Hassan Lingani

Personal information
- Date of birth: 30 December 1987 (age 38)
- Place of birth: Attécoubé, Ivory Coast
- Height: 1.84 m (6 ft 0 in)
- Position: Defender

Team information
- Current team: Muret

Youth career
- AS Athlétic d'Adjamé

Senior career*
- Years: Team / Apps / (Gls)
- 2007–2009: US Albi / 40 / (0)
- 2009: Bastia / 8 / (0)
- 2010–2013: Young Boys Bern / 5 / (0)
- 2013: Illzach Modenheim / 1 / (0)
- 2013–2014: Dunkerque / 0 / (0)
- 2014–2015: AS Muret / 20 / (2)
- 2015–2016: Fonsorbes / 1 / (0)
- 2016–2017: Jura Sud / 26 / (0)
- 2017–2019: Béziers / 28 / (1)
- 2019–: Muret / 37 / (5)

= Hassan Lingani =

Ivorian footballer (born 1987)

Hassan Lingani (born 30 December 1987) is an Ivorian professional footballer who plays as a defender for French team AS Muret.

==Career==
Born in Attécoubé, Lingani began his career with AS Athlétic d'Adjamé, playing alongside Seydou Doumbia and Thierry Doubai.
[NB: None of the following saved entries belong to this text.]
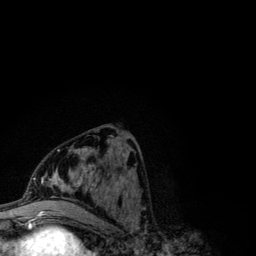
Breast MRI (dynamic contrast-enhanced), one axial slice; position 47 of 134 along the scan axis; cropped to one breast; dynamic contrast-enhanced series, time point 2 of 6 at this slice position (early post-contrast); 3 T; TE 4.2 ms, TR 7.9 ms; 1.2 mm slice thickness; 256 × 256 image matrix, field of view 170 × 170 mm. Female patient.
Annotated regions visible in this slice (semi-automatic segmentation, software-assisted and operator-edited):
- enhancing-tissue mask used for the functional tumour volume (all voxels passing the contrast-enhancement thresholds inside the analysis volume; usually the tumour): bounding box [x1, y1, x2, y2] px = [41, 147, 95, 210]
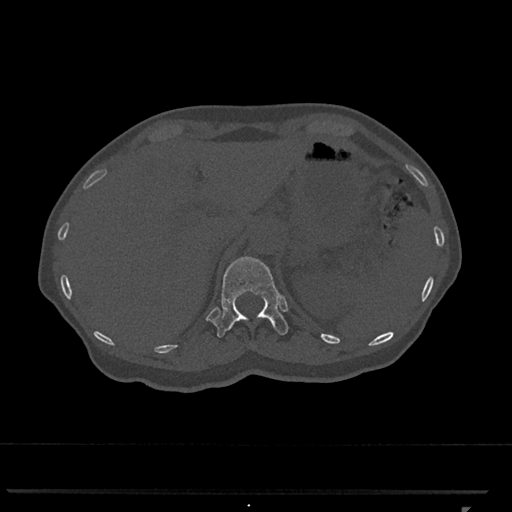
CT including the spine, one axial slice. Position 470 of 793 along the scan axis. Bone window (W 1800 / L 400 HU). 512 × 512 image matrix, field of view 380 × 380 mm. Female patient, age 62 years. Case-level facts recorded for this patient, not image findings: primary cancer: renal.
Structures marked on this image (semi-automatically segmented with operator editing):
- T12 vertebra: bounding box (x1, y1, x2, y2) in pixels: (213, 256, 289, 338)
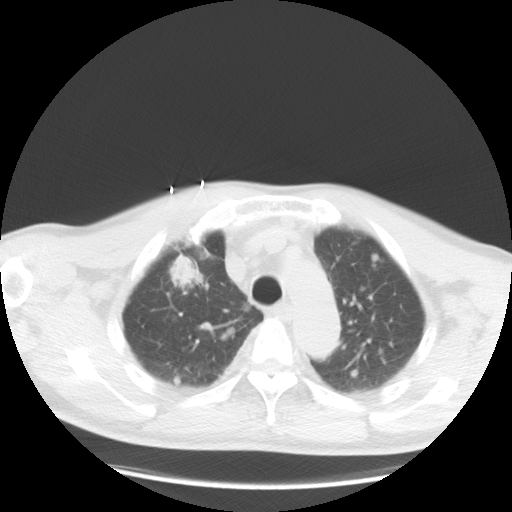
Chest CT, one axial slice. Position 24 of 36 along the scan axis. Reconstruction kernel STANDARD. 120 kVp. Lung window (W 1500 / L -600 HU). 5 mm slice thickness. 512 × 512 image matrix, field of view 369 × 369 mm. Patient: male, 57 years. Case-level facts recorded for this patient, not image findings: clinical TNM (as recorded): T2 N3 M1a.
Annotated regions visible in this slice (rectangle marked by the reading radiologist):
- lung tumour (recorded histology: adenocarcinoma): bounding box [x1, y1, x2, y2] px = [167, 251, 202, 288]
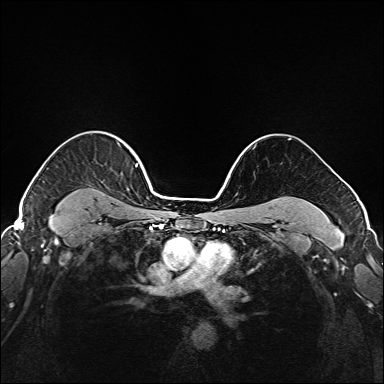
Breast MRI (dynamic contrast-enhanced), one axial slice. Slice 132 of 208 in the series (ordered by position). Dynamic contrast-enhanced series, time point 2 of 6 at this slice position (early post-contrast). 1.5 T. TE 2.3 ms, TR 5.2 ms. 1 mm slice thickness. 384 × 384 image matrix. Female patient.
Structures marked on this image (semi-automatic segmentation, software-assisted and operator-edited):
- enhancing-tissue mask used for the functional tumour volume (all voxels passing the contrast-enhancement thresholds inside the analysis volume; usually the tumour): bounding box <50,142,147,221> (left, top, right, bottom; pixels)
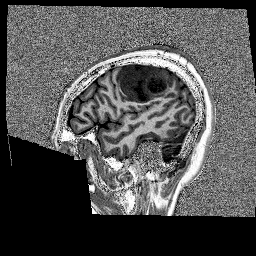
Brain MRI from a brain-tumour surgery series, one sagittal slice. Slice 41 of 176 in the series (ordered by position). 1 mm slice thickness. 256 × 256 image matrix. From the clinical record (not read from this slice): histopathology: Glioblastoma; WHO grade: 4; IDH mutation: no.
Outlined on this slice (outlined manually by an expert reader):
- tumour: box from (x=118, y=63) to (x=175, y=102) px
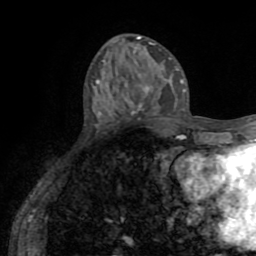
Breast MRI (dynamic contrast-enhanced), one axial slice; position 26 of 72 along the scan axis; cropped to one breast; dynamic contrast-enhanced series, time point 2 of 8 at this slice position (early post-contrast); 1.5 T; TE 3.2 ms, TR 6.5 ms; 2.2 mm slice thickness; 256 × 256 image matrix, field of view 180 × 180 mm. Female patient.
Structures marked on this image (semi-automatically segmented with operator editing):
- enhancing-tissue mask used for the functional tumour volume (all voxels passing the contrast-enhancement thresholds inside the analysis volume; usually the tumour): box from (x=132, y=59) to (x=166, y=112) px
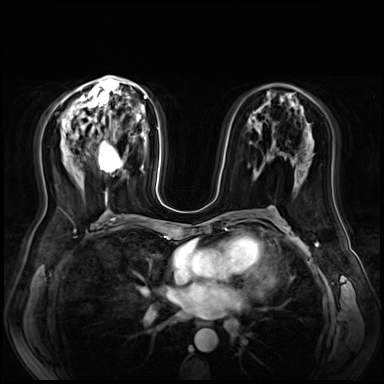
Breast MRI (dynamic contrast-enhanced), one axial slice; slice 37 of 72 in the series (ordered by position); dynamic contrast-enhanced series, time point 2 of 9 at this slice position (early post-contrast); 3 T; TE 1.4 ms, TR 4.3 ms; 384 × 384 image matrix, field of view 360 × 360 mm. Female patient.
Annotated regions visible in this slice (semi-automatically segmented with operator editing):
- enhancing-tissue mask used for the functional tumour volume (all voxels passing the contrast-enhancement thresholds inside the analysis volume; usually the tumour): bounding box <99,139,124,172> (left, top, right, bottom; pixels)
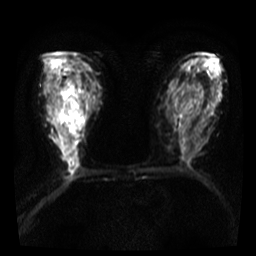
Breast MRI, one axial slice. Diffusion-weighted series; image 2 of 4 stored at this slice position (different b-values; order by instance number). 3 T. 5 mm slice thickness. 256 × 256 image matrix, field of view 300 × 300 mm. Female patient.
Structures marked on this image (outlined manually by an expert reader):
- tumour on diffusion-weighted imaging: bounding box (x1, y1, x2, y2) in pixels: (57, 97, 63, 112)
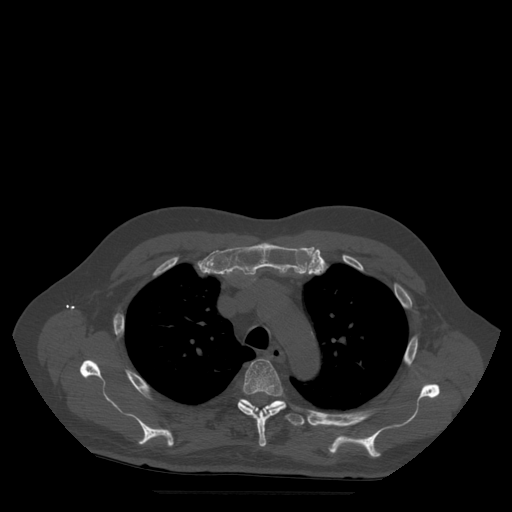
CT including the spine, one axial slice. Position 386 of 522 along the scan axis. Bone window (W 1800 / L 400 HU). 512 × 512 image matrix, field of view 420 × 420 mm. Patient age 72 years. Case-level facts recorded for this patient, not image findings: primary cancer: prostate.
Outlined on this slice (semi-automatic segmentation, software-assisted and operator-edited):
- T4 vertebra: box from (x=238, y=360) to (x=286, y=447) px
- T5 vertebra: (x=239, y=400)–(x=313, y=426)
The three players were the biggest talents in the academy. After few years with Athlétic, he joined the French lower league club US Albi in July 2007. He played until the summer of 2009, and he signed for SC Bastia. On 31 December 2009, he left Ligue 2 and his club SC Bastia, for which he played eight games in the first half of the 2009–10 season, to join Swiss club Young Boys Bern.

==Personal life==
His half-brother, Issoumaila Dao, is also a professional footballer.